When weighing all of the options, and removing emotion from the discussion, it becomes abundantly clear that Eclipse is indeed the right platform on which to build a ColdFusion IDE, which is why we’re doing exactly that for ColdFusion Builder. Doing so allows us to support CFML and ColdFusion development, it allows us to support all supporting Web technologies, it allows support for everything from FTP to version control to SQL and more, it perfectly aligns with other Adobe offerings, and it provides a platform that we can truly commit to and build on as we plan the future. Between Flash Catalyst, Flash Builder, ColdFusion Builder, and LiveCycle Workbench, we’ve got an end-to-end development workflow on the same platform, and building on Eclipse is the only way to accomplish this. We’ve had to figure out what plug-ins to use, what to license, and what to write ourselves, so as to deliver the best experience for ColdFusion developers. And I’m not sure that we’ll get it right for version 1 (ok, I am sure we’ll not get it right, there, I said it). ColdFusion Builder is definitely a 1.0 product, and users should understand that. But they should also understand that we are building the tool to allow for rapid improvements, constant updates, and flexible extensibility. Version 1 will be good, and subsequent versions will be better, it’s all upside from here.

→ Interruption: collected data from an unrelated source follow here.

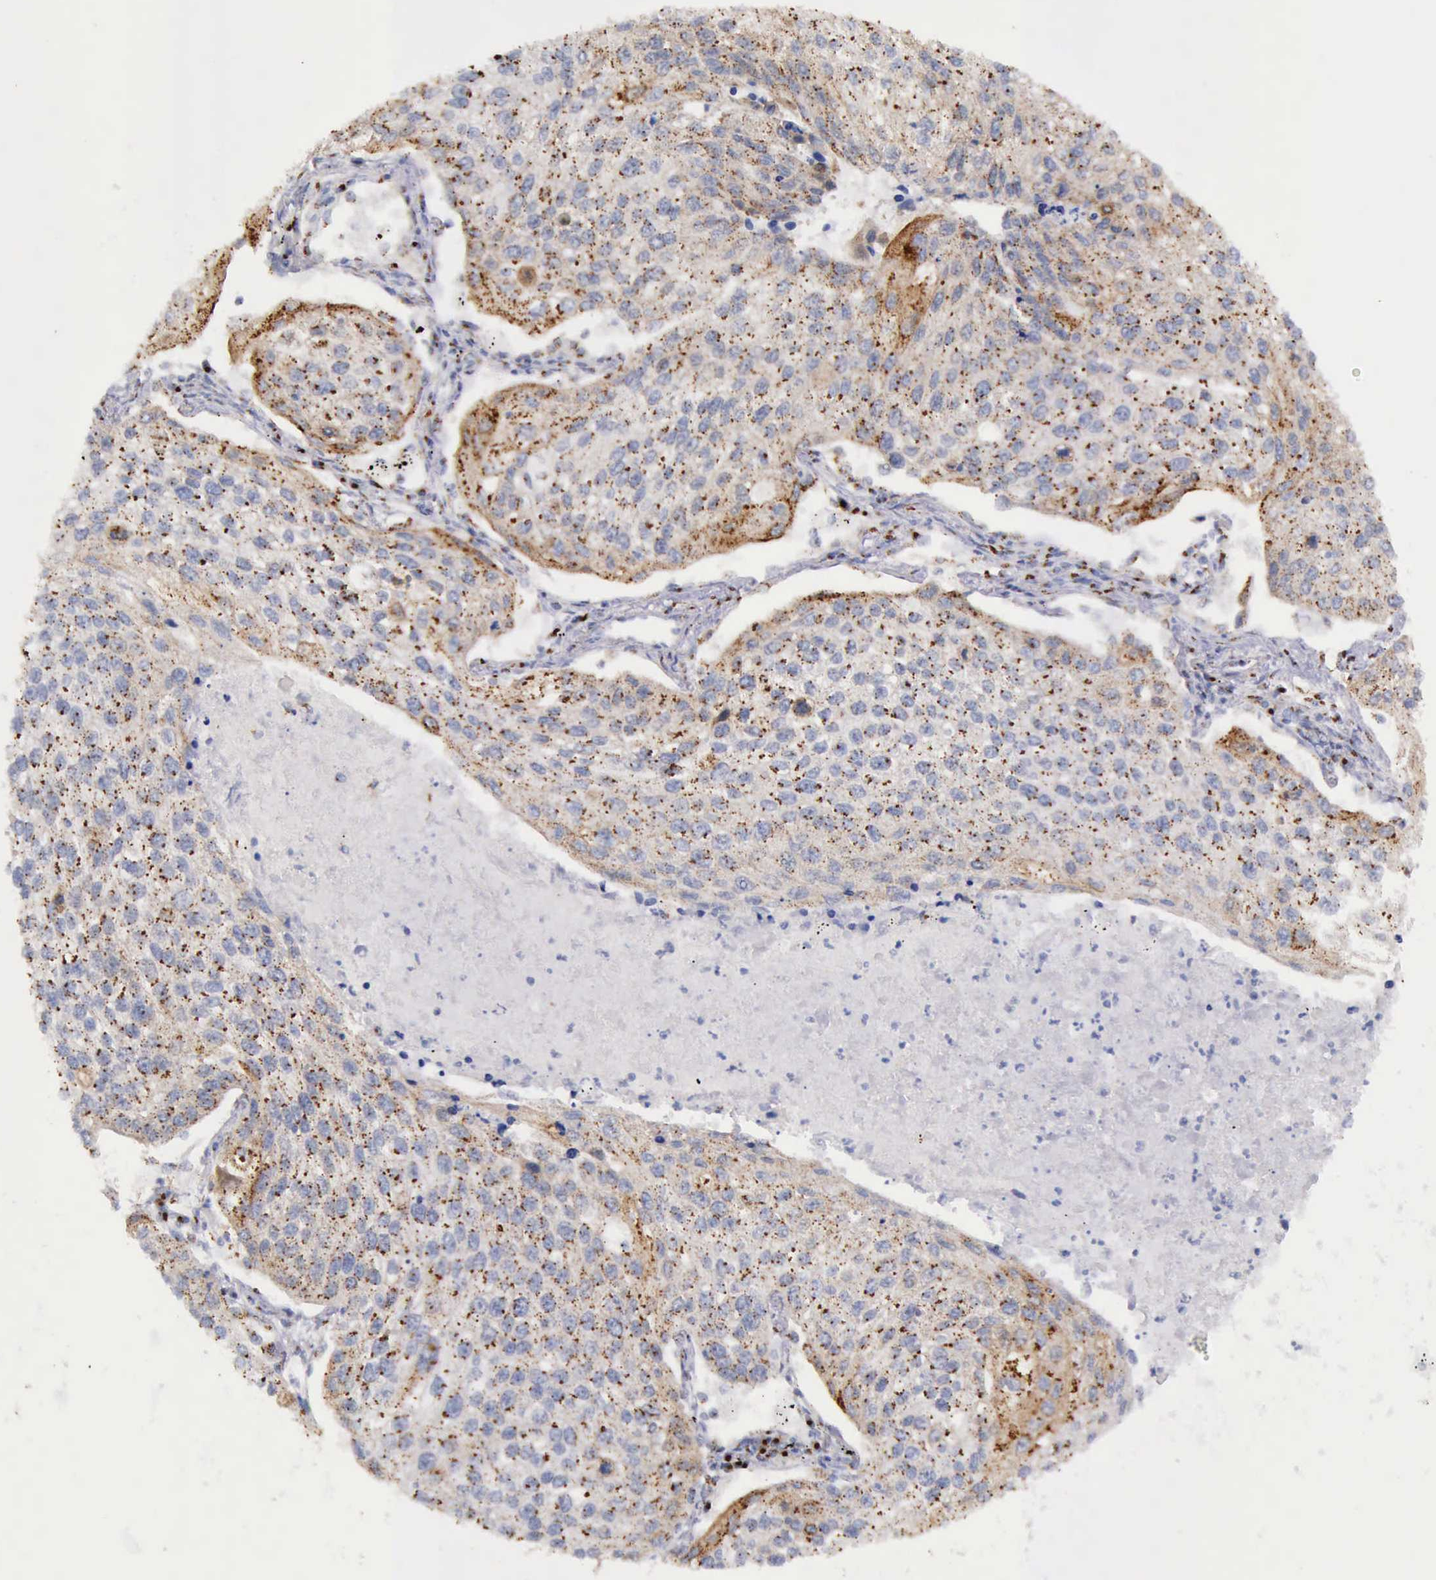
{"staining": {"intensity": "strong", "quantity": ">75%", "location": "cytoplasmic/membranous"}, "tissue": "lung cancer", "cell_type": "Tumor cells", "image_type": "cancer", "snomed": [{"axis": "morphology", "description": "Squamous cell carcinoma, NOS"}, {"axis": "topography", "description": "Lung"}], "caption": "This is a histology image of immunohistochemistry (IHC) staining of squamous cell carcinoma (lung), which shows strong expression in the cytoplasmic/membranous of tumor cells.", "gene": "GOLGA5", "patient": {"sex": "male", "age": 75}}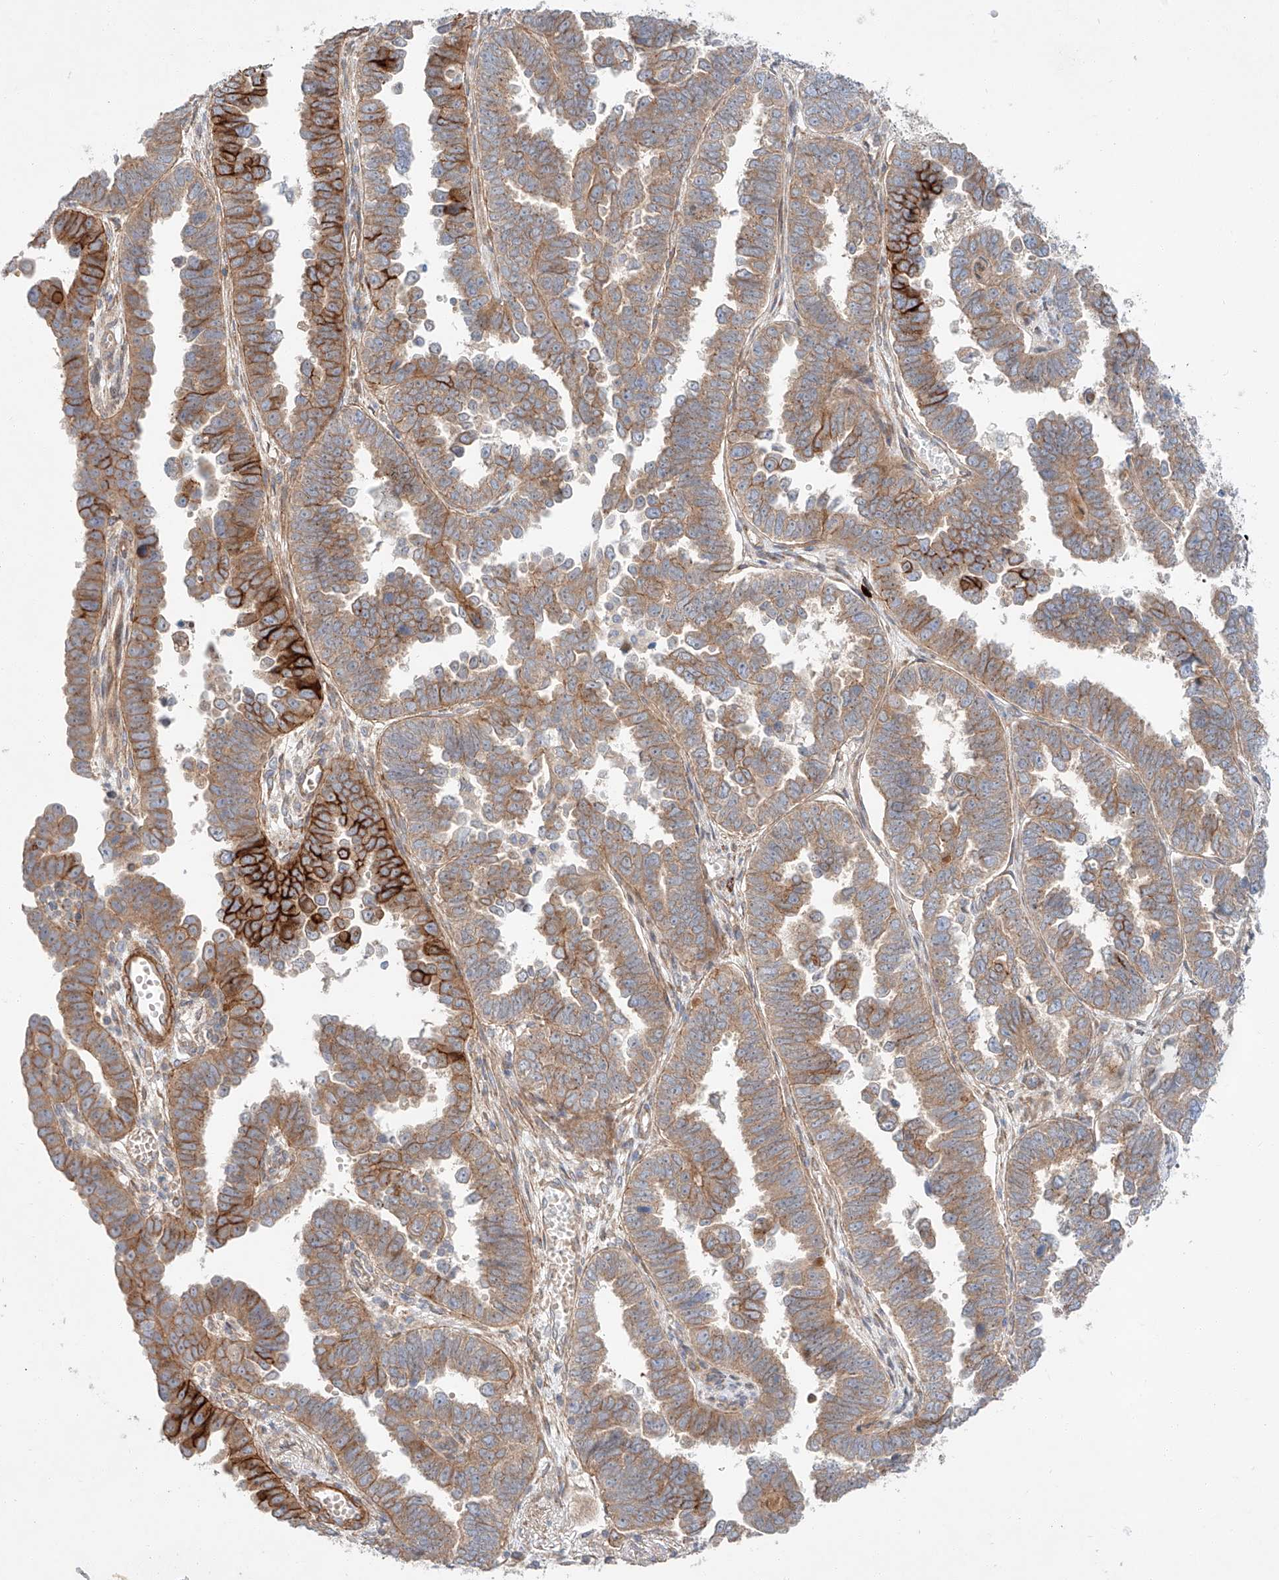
{"staining": {"intensity": "strong", "quantity": "25%-75%", "location": "cytoplasmic/membranous"}, "tissue": "endometrial cancer", "cell_type": "Tumor cells", "image_type": "cancer", "snomed": [{"axis": "morphology", "description": "Adenocarcinoma, NOS"}, {"axis": "topography", "description": "Endometrium"}], "caption": "Immunohistochemistry staining of endometrial cancer (adenocarcinoma), which demonstrates high levels of strong cytoplasmic/membranous expression in about 25%-75% of tumor cells indicating strong cytoplasmic/membranous protein staining. The staining was performed using DAB (brown) for protein detection and nuclei were counterstained in hematoxylin (blue).", "gene": "MINDY4", "patient": {"sex": "female", "age": 75}}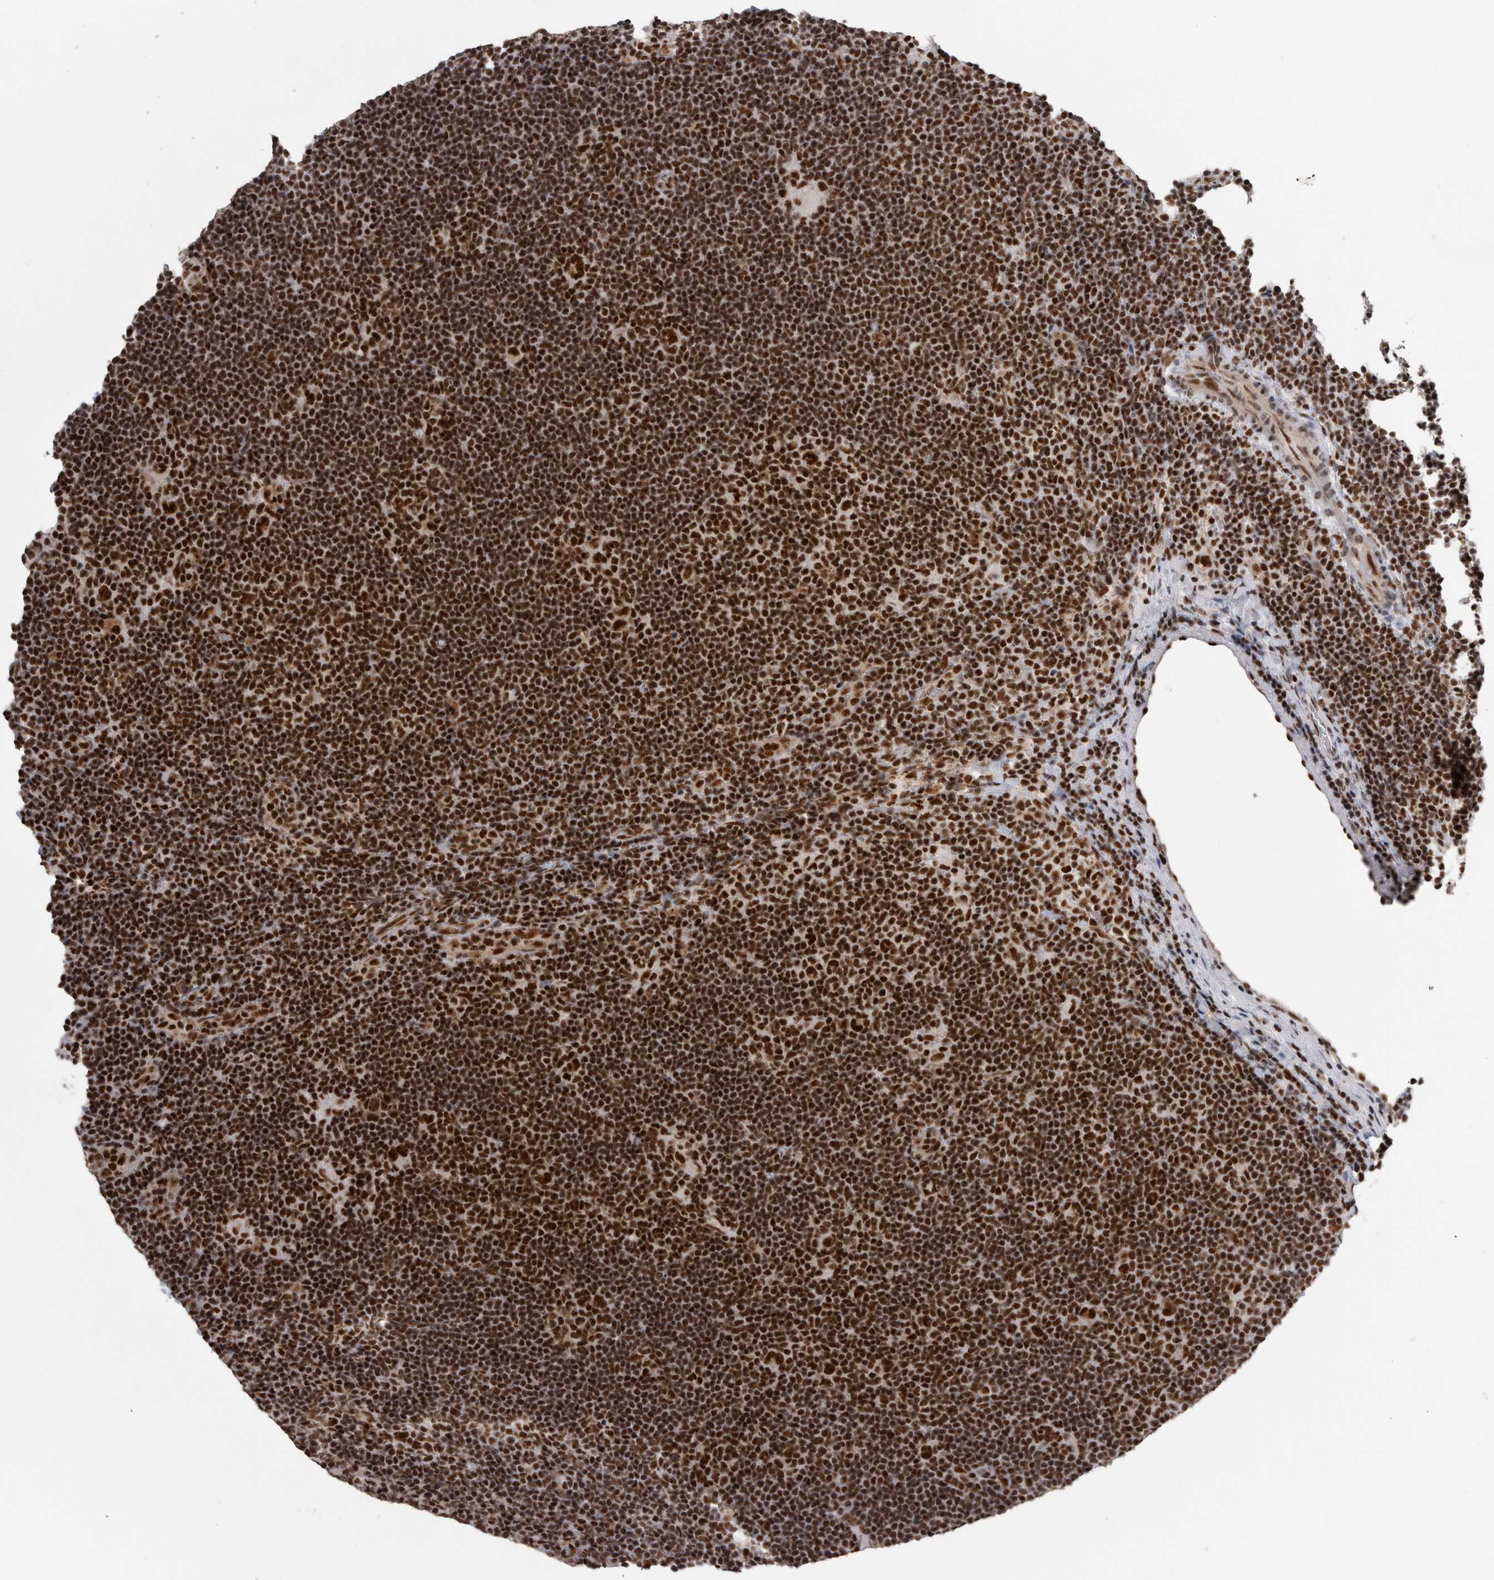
{"staining": {"intensity": "strong", "quantity": ">75%", "location": "nuclear"}, "tissue": "lymphoma", "cell_type": "Tumor cells", "image_type": "cancer", "snomed": [{"axis": "morphology", "description": "Hodgkin's disease, NOS"}, {"axis": "topography", "description": "Lymph node"}], "caption": "Protein expression analysis of human Hodgkin's disease reveals strong nuclear positivity in approximately >75% of tumor cells.", "gene": "CDK11A", "patient": {"sex": "female", "age": 57}}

Having said that, we fully understand that not all ColdFusion developers will want to use an Eclipse based ColdFusion Builder. And that’s fine. There is no one size fits all when it comes to developer tooling, and that would be the case whatever option we chose. And recognizing this, we do plan on updating Dreamweaver for ColdFusion 9. CFEclipse is not going away, and there are other 3rd party tools that offer varying degrees of CFML support. There are now more options for ColdFusion developers, and that’s a good thing. And most importantly, ColdFusion developers are getting a long overdue addition to their toolbox, the ColdFusion IDE we so deserve, and one that is well positioned to grow and evolve along with the product it supports.